Rahab and her family didn't save themselves: they didn't need to fight their way out of Jericho with swords when the Israelites came. No, in faith they put up the sign that had been given to them, and waited for rescue: God's rescue. It wasn't their work, it was God's: that's why I called this section "saved by grace". It's a gift of God, freely given to those who want it.

So that's the answer to the question that I asked earlier, isn't it? How are you and I going to make sure that we will be rescued into God's Kingdom when He comes to wrap up the world? Well, the answer is that we simply need to make sure that we are marked with that scarlet sign: the blood of Jesus, and God will do the rest. How do we receive this sign from God? Just by putting our faith in him: a genuine faith in which belief and actions go together.
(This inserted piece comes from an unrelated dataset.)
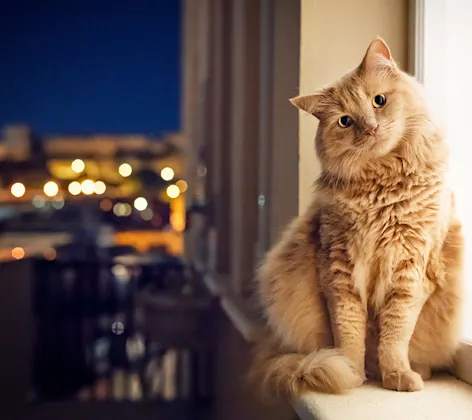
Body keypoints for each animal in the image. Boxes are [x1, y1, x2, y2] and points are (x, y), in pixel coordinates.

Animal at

To conclude: if this pagan prostitute from a heathen nation can become an ancestor of our Lord then there is hope for all of us.

Far from being ashamed of her, she is an ancestor to be proud of, because when she saw God's kingdom coming she decided where her allegiance lay; she acted on that decision which made her a traitor to her world; and she put her trust in God to save her.

This is exactly the same way that God deals with us today.

The take home message is this: God's kingdom is coming. If you want to be part of that kingdom then put your faith in God and act on that faith. If you do this you have the certain hope, because of the blood that Jesus shed, that God will rescue you when he comes.